Mediocrity was probably at most about a sixth of Jeremy Hunt’s famous speech. However, it has generally been interpreted as a demoralising influence on the workforce of the NHS at a critical time, from a person who is known to have said disparaging things about the NHS, and who indeed is reputed to have not wanted the Danny Boyle item in the Olympics ceremony which he raved about at the beginning and end of that speech. The problem was that Hunt cames from a position of low integrity in criticising the medical profession. He has never worked as a medical professional in the NHS, so has no moral fitness-to-criticise about mediocrity in the NHS. Furthermore, he didn’t as such offer any solutions. This is exactly akin to a GP who tells you you have a cancer, but changes subject before he or she gets a chance to tell you about a possible treatment. Maybe this is because Jeremy Hunt knows the problems over his treatment: there is no Fox Conner figure to look up to. There is a plethora of people who’ve done the Jeremy Hunt job, like Hewitt, Dobson or Milburn, but who have not been there for a very long distance; they can perhaps offer their ‘expertise’ elsewhere. These are people who are unlike the junior doctors who qualify into the NHS at the age of 24 and possibly become Consultant at the age of 40. Secondly, Hunt cannot point to a single NHS manager who is not mediocre; who is a great visionary, or who has been known to be NHS management equivalent of Fox Conner. To be honest, Hunt has very little experience in NHS management himself, but this may be a growing trend in how the UK is run (take for example the report of a headteacher at the weekend who has never taken a lesson, indeed cf the Secretary of State for Education.)
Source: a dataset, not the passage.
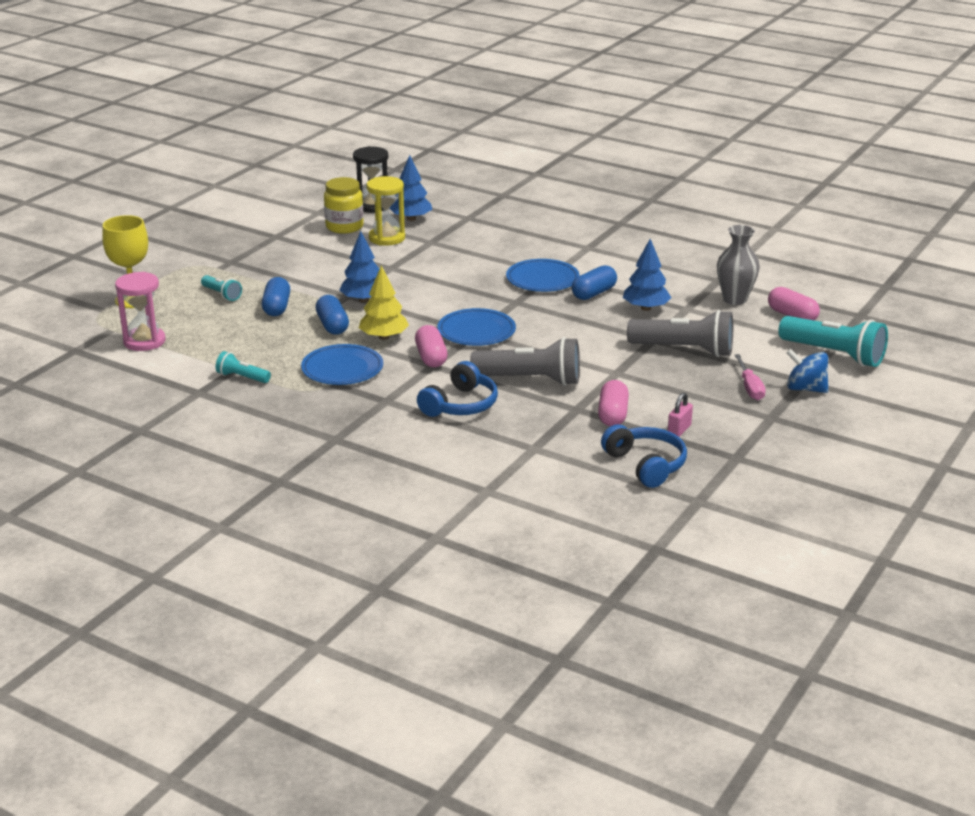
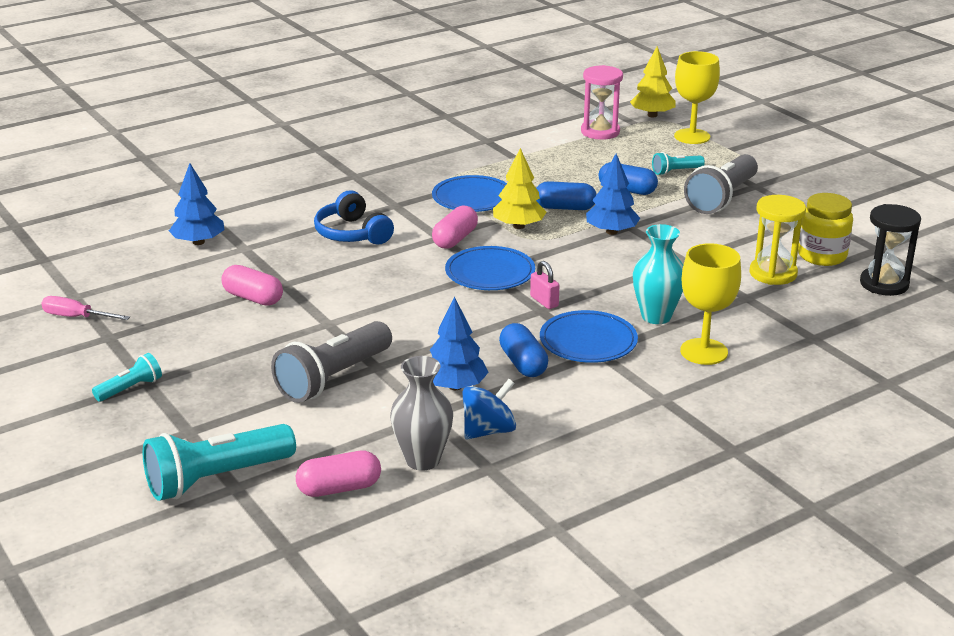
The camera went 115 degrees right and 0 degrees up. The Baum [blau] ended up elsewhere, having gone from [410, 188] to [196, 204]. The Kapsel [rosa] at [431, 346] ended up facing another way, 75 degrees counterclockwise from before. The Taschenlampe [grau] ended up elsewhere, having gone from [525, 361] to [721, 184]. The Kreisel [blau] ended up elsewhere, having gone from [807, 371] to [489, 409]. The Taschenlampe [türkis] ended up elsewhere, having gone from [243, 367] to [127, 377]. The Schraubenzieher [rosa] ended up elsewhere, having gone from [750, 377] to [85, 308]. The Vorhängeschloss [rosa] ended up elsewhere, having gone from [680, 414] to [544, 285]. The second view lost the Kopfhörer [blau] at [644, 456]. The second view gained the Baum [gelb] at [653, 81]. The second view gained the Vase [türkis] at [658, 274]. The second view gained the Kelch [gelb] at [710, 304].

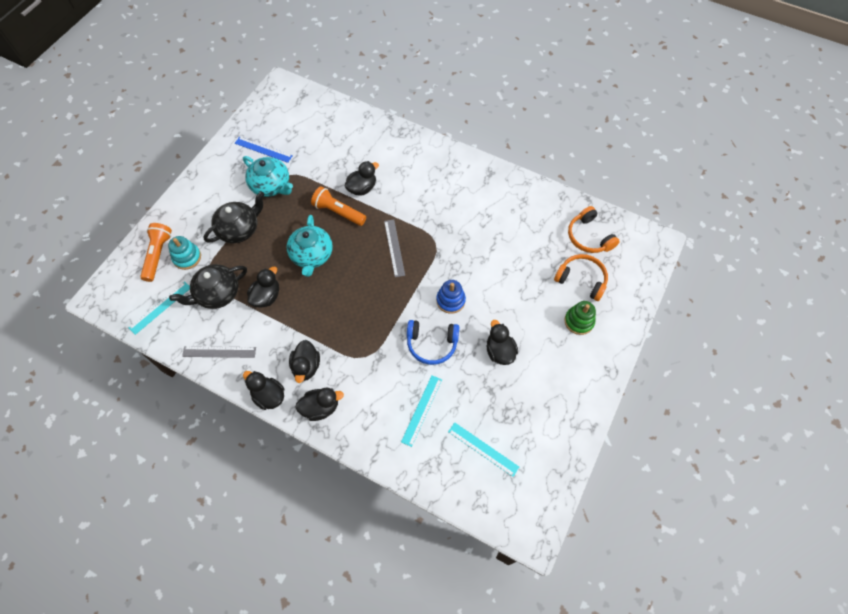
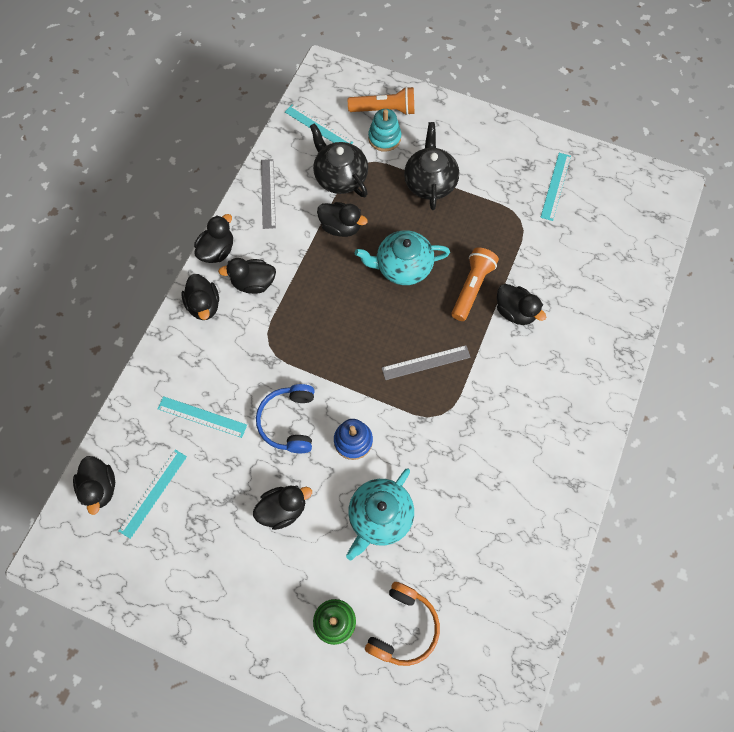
The camera went 85 degrees right and 5 degrees up. What was the Lineal [blau] at [264, 150] turned into the Lineal [türkis] at [555, 187]. The Teekanne [türkis] ended up elsewhere, having gone from [268, 176] to [380, 514]. The Teekanne [schwarz] at [234, 217] ended up facing another way, 135 degrees counterclockwise from before. The second view lost the Kopfhörer [orange] at [594, 229]. The second view gained the Ente [schwarz] at [94, 485].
Of course, these criticisms do not, in themselves, invalidate Jeremy Hunt’s argument. One of the major problems that the NHS, whilst it cannot be elevated to a position of immunity from criticism, is repeatedly cited as one of the most efficient health systems in the world; for example the US which spends much more has worse outcomes. And the corollary of this is that there is plenty of mediocrity in the private sector; indeed many ‘fat cats’ are truly ‘coasting’ as their shareholder dividends rocket from a flatlining performance in a market where it is impossible to fail (such as privatised gas, water, or telecoms). But medicine and nursing are professions, and Hunt’s language is inappropriate, because pervasive in Hunt’s thinking is that he treats medicine and nursing as commodities, parts of which can be readily packaged for private equity companies to make a ‘fast buck’. That is the distorted perverted concept of ‘wealth creation’, popular with some. That is possibly the biggest threat to the NHS becoming ‘mediocre’, and restoring dignity to a battered pair of professions at a time when they have been undermined by a complex reform they never asked for, would help to motivate its workforce. Calling them ‘mediocre’ from a position of relatively little authority, however, is utterly futile.